If I see a fraud, and don’t shout, “Fraud!” then I am a fraud.
–Nassim Taleb, philosopher and mathematician
Warning: Off-topic subject, although it illustrates the value of old-fashioned investigative reporting.
After this post was written and scheduled, I came upon a news story that sets the context for the story. I will paste it here, in italics.
It’s easy to judge someone who spends more money than he makes and gets into financial trouble. It’s irresponsible. At first, that is the way I felt about all people who bought too much house, then lost their homes to foreclosure.
The more I read the background news stories, the more I came to believe many were lured into a snare designed by certain financial organizations to be a massive money-making machine. Select lenders and investment banking institutions purposely behaved irresponsibly because they had a plan. They figured out how to make money using “mismanagement” and avoid consequences. (The perfect legal defense: “Your Honor, I used poor judgement and made some bad management decisions.”) Stupidity isn’t a crime, unless it can be proved to be a smoke screen for outright fraud. Once these banks were en masse in insolvency (they all did the same inane, irresponsible acts), then step two of the devious plan kicked in: suck massive amounts of free money out of the general populace through tax-supported bailouts. With no paybacks. Forever. (Where can I get me one of them? I’d like $40 million dollars a month indefinitely for being
Lend– bad loan, good loan, it doesn’t matter. Make money. Package and sell the bad mortgages to investors, teachers’ retirement funds, firemen’s retirement funds, policemen’s retirement funds, your retirement funds, foreign governments. Make money. Pass off the consequences to unsuspecting others. Mortgages defaults. Pension funds lose the money they need to pay out retirement benefits. Get government to tax citizens and give the $$$ to lenders–no strings attached, no pay back required. Bail out. Make money. Foreclosure. Real Estate is sold. Make money. The cycle begins again. Make Money.

◇ ◇ ◇ ◇

- QUESTIONS:
• a. In the text on lending and foreclosures, list every party the bad mortgages are packaged and sold to.
• b. Retype the passage of the text on lending and foreclosures that begins at the words "It’s easy to" and stops after the words "homes to foreclosure.".
Rely only on the text above.

◇ ◇ ◇ ◇

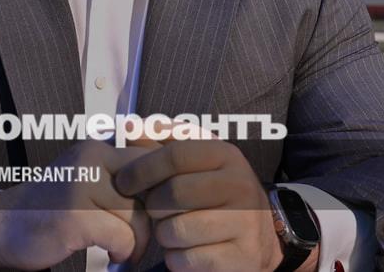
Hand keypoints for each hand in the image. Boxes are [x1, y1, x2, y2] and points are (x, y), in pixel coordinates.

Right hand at [0, 140, 152, 270]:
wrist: (2, 228)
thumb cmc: (52, 210)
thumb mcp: (90, 181)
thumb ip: (124, 180)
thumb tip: (172, 193)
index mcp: (98, 149)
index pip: (154, 162)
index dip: (163, 192)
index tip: (159, 214)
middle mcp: (90, 159)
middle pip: (150, 189)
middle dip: (152, 220)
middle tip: (141, 238)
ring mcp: (80, 185)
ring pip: (138, 217)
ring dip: (136, 242)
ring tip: (122, 249)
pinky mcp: (73, 215)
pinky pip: (121, 237)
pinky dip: (121, 252)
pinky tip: (110, 255)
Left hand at [114, 139, 284, 271]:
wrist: (259, 241)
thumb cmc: (216, 196)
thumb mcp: (198, 163)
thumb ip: (164, 144)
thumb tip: (131, 125)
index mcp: (227, 156)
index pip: (176, 155)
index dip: (142, 168)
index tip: (123, 182)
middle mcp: (240, 185)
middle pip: (173, 194)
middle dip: (153, 206)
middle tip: (156, 211)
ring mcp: (245, 223)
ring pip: (176, 230)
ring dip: (164, 235)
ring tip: (174, 230)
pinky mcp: (240, 257)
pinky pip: (186, 260)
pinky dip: (176, 259)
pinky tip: (186, 251)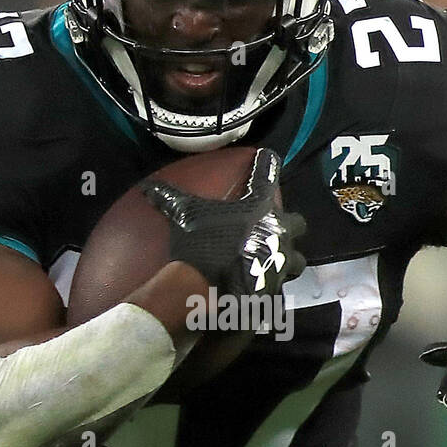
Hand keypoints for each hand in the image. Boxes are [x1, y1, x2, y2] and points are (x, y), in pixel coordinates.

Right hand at [141, 147, 305, 294]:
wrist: (202, 288)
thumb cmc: (198, 244)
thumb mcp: (183, 214)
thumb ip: (168, 197)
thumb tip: (147, 186)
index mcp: (261, 209)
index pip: (267, 176)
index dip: (266, 164)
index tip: (267, 157)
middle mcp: (279, 234)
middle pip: (298, 224)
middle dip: (289, 225)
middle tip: (274, 226)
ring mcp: (280, 264)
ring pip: (296, 260)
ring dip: (287, 258)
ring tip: (273, 260)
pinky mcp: (274, 289)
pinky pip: (278, 288)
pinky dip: (270, 287)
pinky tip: (260, 286)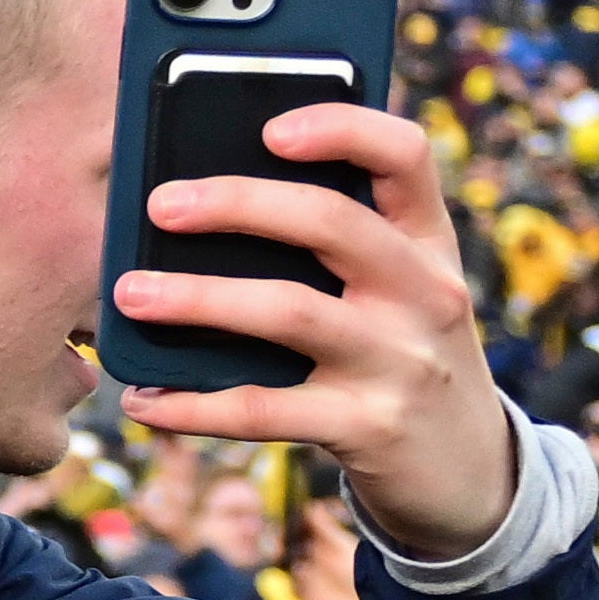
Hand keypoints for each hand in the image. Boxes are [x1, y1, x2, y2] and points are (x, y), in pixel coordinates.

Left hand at [117, 96, 520, 564]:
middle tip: (160, 205)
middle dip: (238, 204)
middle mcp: (425, 294)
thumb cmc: (401, 356)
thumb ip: (335, 245)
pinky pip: (264, 410)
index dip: (341, 127)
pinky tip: (142, 398)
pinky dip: (192, 405)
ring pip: (290, 312)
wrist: (470, 473)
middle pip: (332, 223)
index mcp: (429, 243)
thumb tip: (200, 200)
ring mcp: (400, 363)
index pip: (405, 156)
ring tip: (128, 294)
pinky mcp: (368, 429)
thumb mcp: (399, 292)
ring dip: (198, 298)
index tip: (269, 127)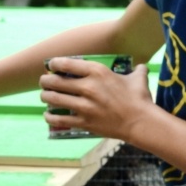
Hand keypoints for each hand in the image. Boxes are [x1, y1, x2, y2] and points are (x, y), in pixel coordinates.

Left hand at [40, 58, 154, 140]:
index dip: (54, 64)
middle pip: (56, 81)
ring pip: (54, 99)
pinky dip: (50, 116)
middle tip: (44, 81)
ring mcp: (85, 106)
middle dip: (46, 81)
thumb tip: (141, 66)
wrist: (141, 122)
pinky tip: (47, 114)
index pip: (67, 64)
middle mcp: (88, 87)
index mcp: (98, 72)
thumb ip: (136, 70)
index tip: (51, 65)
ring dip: (45, 96)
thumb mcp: (137, 78)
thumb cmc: (140, 99)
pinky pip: (60, 118)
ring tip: (44, 96)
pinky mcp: (84, 122)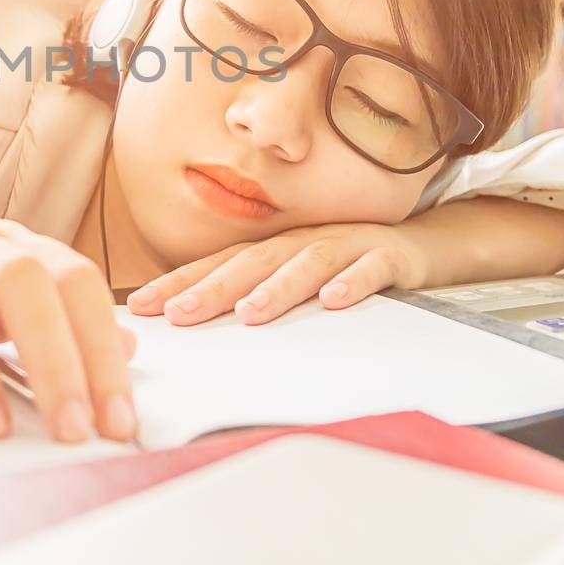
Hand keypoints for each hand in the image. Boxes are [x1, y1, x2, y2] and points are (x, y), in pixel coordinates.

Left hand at [125, 222, 429, 326]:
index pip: (220, 264)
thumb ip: (256, 295)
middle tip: (180, 314)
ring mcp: (347, 244)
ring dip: (277, 288)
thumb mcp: (298, 279)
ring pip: (307, 263)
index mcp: (277, 248)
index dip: (180, 282)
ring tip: (249, 313)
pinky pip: (370, 268)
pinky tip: (333, 301)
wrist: (423, 245)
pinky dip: (352, 282)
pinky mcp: (389, 256)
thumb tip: (196, 323)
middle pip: (253, 262)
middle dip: (213, 287)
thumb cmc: (348, 267)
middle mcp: (304, 241)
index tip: (140, 307)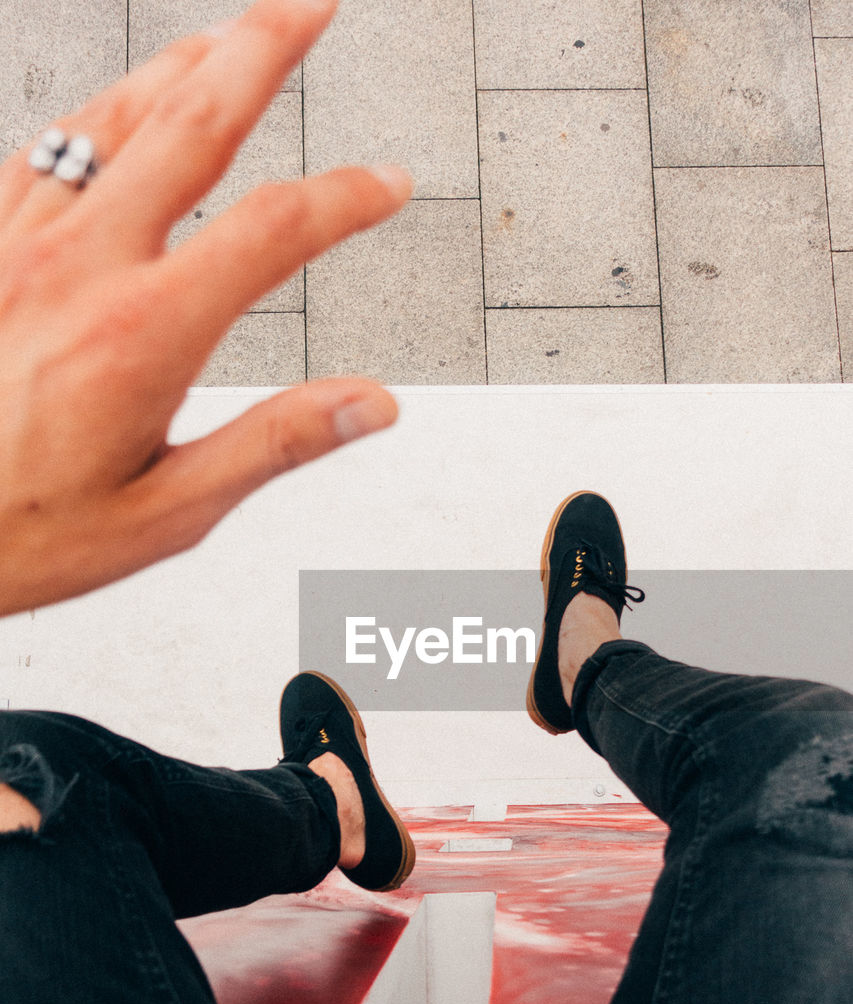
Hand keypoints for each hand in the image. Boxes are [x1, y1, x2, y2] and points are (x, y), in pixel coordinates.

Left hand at [0, 0, 411, 617]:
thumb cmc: (24, 530)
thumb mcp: (168, 512)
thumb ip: (274, 445)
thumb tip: (372, 405)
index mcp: (144, 334)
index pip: (274, 230)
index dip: (346, 195)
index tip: (388, 185)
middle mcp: (80, 267)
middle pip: (193, 123)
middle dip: (263, 48)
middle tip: (310, 6)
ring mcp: (21, 246)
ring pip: (113, 115)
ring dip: (182, 63)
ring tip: (230, 36)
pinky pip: (44, 148)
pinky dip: (99, 110)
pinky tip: (118, 106)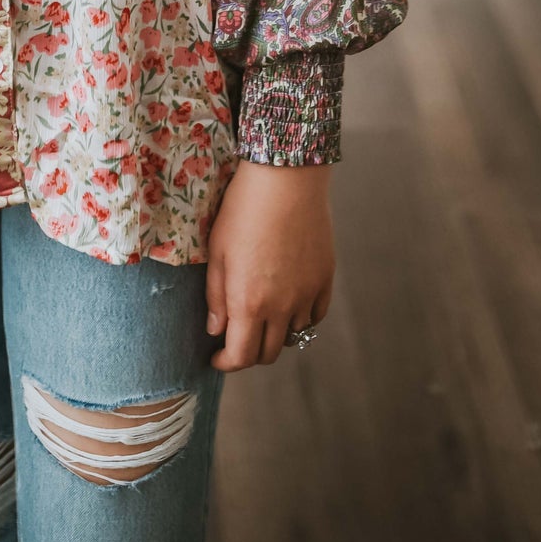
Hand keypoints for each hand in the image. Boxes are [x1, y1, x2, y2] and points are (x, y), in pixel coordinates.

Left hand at [205, 158, 334, 369]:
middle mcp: (281, 307)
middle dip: (249, 353)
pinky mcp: (325, 279)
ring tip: (262, 318)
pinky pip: (315, 315)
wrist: (285, 178)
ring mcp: (307, 294)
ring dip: (276, 335)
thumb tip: (215, 330)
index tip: (217, 358)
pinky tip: (288, 305)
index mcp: (249, 302)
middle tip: (237, 339)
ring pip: (294, 336)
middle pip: (269, 353)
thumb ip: (216, 296)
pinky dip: (301, 319)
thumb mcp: (217, 251)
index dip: (226, 363)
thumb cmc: (243, 210)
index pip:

◇ ◇ ◇ ◇

- COMPLETED EXERCISE:
• a. investors, teachers’ retirement funds, firemen’s retirement funds, policemen’s retirement funds, your retirement funds, foreign governments

• b.
It’s easy to judge someone who spends more money than he makes and gets into financial trouble. It’s irresponsible. At first, that is the way I felt about all people who bought too much house, then lost their homes to foreclosure.